Task statement:
Arrange every line in the listing below as a JSON list of strings, one string per line across all blocks, and omit blank lines.

Extracted page text data:
========
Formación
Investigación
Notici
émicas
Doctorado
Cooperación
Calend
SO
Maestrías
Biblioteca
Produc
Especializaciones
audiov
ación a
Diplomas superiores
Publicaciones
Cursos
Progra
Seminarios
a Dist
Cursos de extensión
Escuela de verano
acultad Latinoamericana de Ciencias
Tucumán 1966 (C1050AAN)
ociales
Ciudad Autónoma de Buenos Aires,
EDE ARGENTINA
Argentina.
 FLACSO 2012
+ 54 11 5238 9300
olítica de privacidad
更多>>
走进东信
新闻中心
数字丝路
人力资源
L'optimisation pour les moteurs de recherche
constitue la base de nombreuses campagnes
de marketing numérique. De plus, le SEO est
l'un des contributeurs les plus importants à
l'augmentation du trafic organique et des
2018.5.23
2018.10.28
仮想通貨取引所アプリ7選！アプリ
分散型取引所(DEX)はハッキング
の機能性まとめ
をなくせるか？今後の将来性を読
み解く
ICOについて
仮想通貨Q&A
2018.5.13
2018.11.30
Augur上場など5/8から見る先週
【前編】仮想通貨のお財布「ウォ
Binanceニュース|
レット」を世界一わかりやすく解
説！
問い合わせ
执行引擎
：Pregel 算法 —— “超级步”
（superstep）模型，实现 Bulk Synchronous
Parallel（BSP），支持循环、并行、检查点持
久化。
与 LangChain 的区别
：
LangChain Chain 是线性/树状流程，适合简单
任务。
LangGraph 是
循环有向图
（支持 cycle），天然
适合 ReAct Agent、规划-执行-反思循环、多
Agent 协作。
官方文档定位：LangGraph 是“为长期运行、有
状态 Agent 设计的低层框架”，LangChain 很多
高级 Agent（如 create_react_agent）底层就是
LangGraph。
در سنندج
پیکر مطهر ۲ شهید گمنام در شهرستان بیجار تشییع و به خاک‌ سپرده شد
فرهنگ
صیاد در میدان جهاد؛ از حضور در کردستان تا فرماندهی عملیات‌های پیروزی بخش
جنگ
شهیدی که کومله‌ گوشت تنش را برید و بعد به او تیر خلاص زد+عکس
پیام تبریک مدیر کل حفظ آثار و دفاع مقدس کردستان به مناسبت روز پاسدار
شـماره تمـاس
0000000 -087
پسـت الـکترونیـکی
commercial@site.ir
========
Exercise solution:
[
  "Formación",
  "Investigación",
  "Notici",
  "émicas",
  "Doctorado",
  "Cooperación",
  "Calend",
  "SO",
  "Maestrías",
  "Biblioteca",
  "Produc",
  "Especializaciones",
  "audiov",
  "ación a",
  "Diplomas superiores",
  "Publicaciones",
  "Cursos",
  "Progra",
  "Seminarios",
  "a Dist",
  "Cursos de extensión",
  "Escuela de verano",
  "acultad Latinoamericana de Ciencias",
  "Tucumán 1966 (C1050AAN)",
  "ociales",
  "Ciudad Autónoma de Buenos Aires,",
  "EDE ARGENTINA",
  "Argentina.",
  " FLACSO 2012",
  "+ 54 11 5238 9300",
  "olítica de privacidad",
  "更多>>",
  "走进东信",
  "新闻中心",
  "数字丝路",
  "人力资源",
  "L'optimisation pour les moteurs de recherche",
  "constitue la base de nombreuses campagnes",
  "de marketing numérique. De plus, le SEO est",
  "l'un des contributeurs les plus importants à",
  "l'augmentation du trafic organique et des",
  "2018.5.23",
  "2018.10.28",
  "仮想通貨取引所アプリ7選！アプリ",
  "分散型取引所(DEX)はハッキング",
  "の機能性まとめ",
  "をなくせるか？今後の将来性を読",
  "み解く",
  "ICOについて",
  "仮想通貨Q&A",
  "2018.5.13",
  "2018.11.30",
  "Augur上場など5/8から見る先週",
  "【前編】仮想通貨のお財布「ウォ",
  "Binanceニュース|",
  "レット」を世界一わかりやすく解",
  "説！",
  "問い合わせ",
  "执行引擎",
  "：Pregel 算法 —— “超级步”",
  "（superstep）模型，实现 Bulk Synchronous",
  "Parallel（BSP），支持循环、并行、检查点持",
  "久化。",
  "与 LangChain 的区别",
  "：",
  "LangChain Chain 是线性/树状流程，适合简单",
  "任务。",
  "LangGraph 是",
  "循环有向图",
  "（支持 cycle），天然",
  "适合 ReAct Agent、规划-执行-反思循环、多",
  "Agent 协作。",
  "官方文档定位：LangGraph 是“为长期运行、有",
  "状态 Agent 设计的低层框架”，LangChain 很多",
  "高级 Agent（如 create_react_agent）底层就是",
  "LangGraph。",
  "در سنندج",
  "پیکر مطهر ۲ شهید گمنام در شهرستان بیجار تشییع و به خاک‌ سپرده شد",
  "فرهنگ",
  "صیاد در میدان جهاد؛ از حضور در کردستان تا فرماندهی عملیات‌های پیروزی بخش",
  "جنگ",
  "شهیدی که کومله‌ گوشت تنش را برید و بعد به او تیر خلاص زد+عکس",
  "پیام تبریک مدیر کل حفظ آثار و دفاع مقدس کردستان به مناسبت روز پاسدار",
  "شـماره تمـاس",
  "0000000 -087",
  "پسـت الـکترونیـکی",
  "commercial@site.ir"
]